• _Job item_:
Of the lines below, write out exactly those from the line with "Streetscape" through the line with "architecture. The library", both included, and skip the rest.

+ + + +

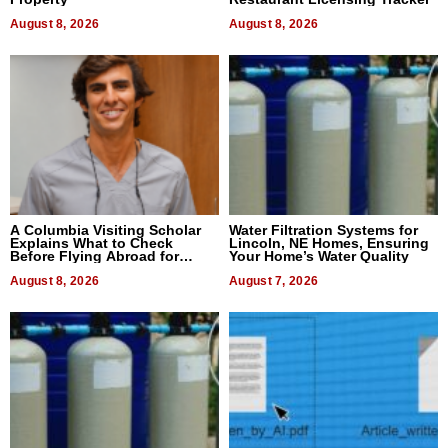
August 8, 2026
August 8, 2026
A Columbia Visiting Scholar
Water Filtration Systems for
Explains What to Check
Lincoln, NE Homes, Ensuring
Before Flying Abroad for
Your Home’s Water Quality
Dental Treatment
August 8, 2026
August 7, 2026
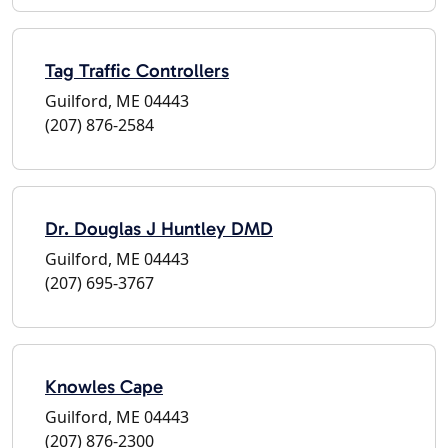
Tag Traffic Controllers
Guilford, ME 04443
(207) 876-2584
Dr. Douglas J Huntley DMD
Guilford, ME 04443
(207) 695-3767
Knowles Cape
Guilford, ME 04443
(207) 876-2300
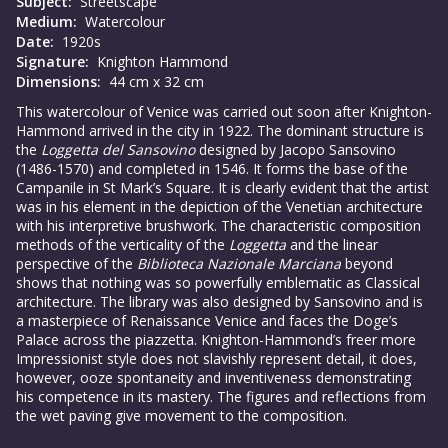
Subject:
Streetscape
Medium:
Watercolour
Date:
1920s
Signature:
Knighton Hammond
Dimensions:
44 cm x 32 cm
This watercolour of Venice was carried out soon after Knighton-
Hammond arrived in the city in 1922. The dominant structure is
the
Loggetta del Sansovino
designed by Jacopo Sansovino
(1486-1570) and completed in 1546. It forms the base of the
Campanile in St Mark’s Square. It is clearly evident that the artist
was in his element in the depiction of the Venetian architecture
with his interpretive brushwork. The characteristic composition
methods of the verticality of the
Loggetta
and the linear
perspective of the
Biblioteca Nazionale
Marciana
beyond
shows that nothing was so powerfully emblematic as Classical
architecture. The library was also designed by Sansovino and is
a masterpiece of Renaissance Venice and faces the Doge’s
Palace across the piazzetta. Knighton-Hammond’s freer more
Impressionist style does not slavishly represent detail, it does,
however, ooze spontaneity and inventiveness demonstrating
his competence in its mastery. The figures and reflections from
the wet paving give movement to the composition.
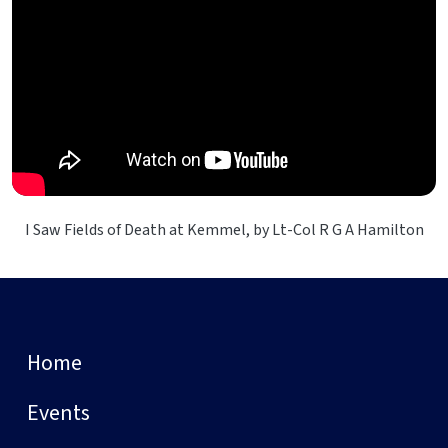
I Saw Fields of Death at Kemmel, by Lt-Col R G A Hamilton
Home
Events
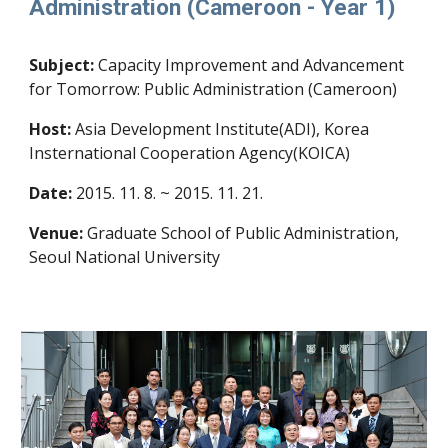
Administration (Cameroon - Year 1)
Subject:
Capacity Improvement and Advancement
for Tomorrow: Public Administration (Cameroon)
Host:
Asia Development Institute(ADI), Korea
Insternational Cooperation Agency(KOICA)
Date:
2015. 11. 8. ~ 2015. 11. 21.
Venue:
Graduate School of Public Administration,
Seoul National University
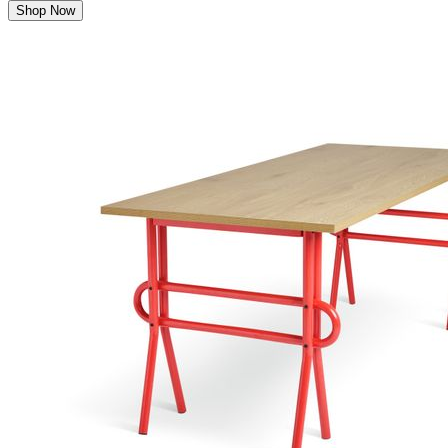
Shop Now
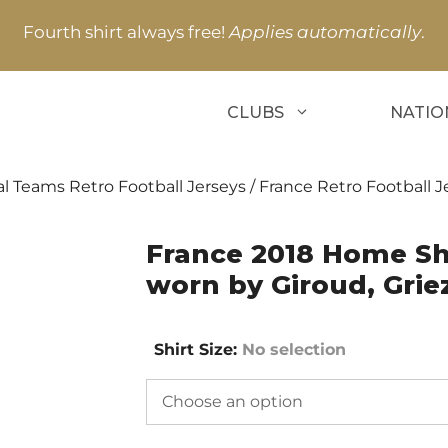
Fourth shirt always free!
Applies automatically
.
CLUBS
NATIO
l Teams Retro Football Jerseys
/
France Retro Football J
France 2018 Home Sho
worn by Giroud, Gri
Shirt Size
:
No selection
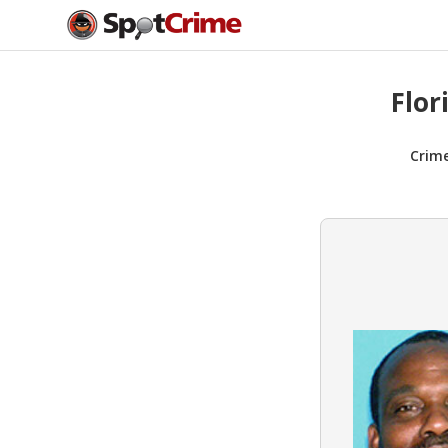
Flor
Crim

+ + + +

• _Your solution_:
Streetscape
Medium:
Watercolour
Date:
1920s
Signature:
Knighton Hammond
Dimensions:
44 cm x 32 cm
This watercolour of Venice was carried out soon after Knighton-
Hammond arrived in the city in 1922. The dominant structure is
the
Loggetta del Sansovino
designed by Jacopo Sansovino
(1486-1570) and completed in 1546. It forms the base of the
Campanile in St Mark’s Square. It is clearly evident that the artist
was in his element in the depiction of the Venetian architecture
with his interpretive brushwork. The characteristic composition
methods of the verticality of the
Loggetta
and the linear
perspective of the
Biblioteca Nazionale
Marciana
beyond
shows that nothing was so powerfully emblematic as Classical
architecture. The library was also designed by Sansovino and is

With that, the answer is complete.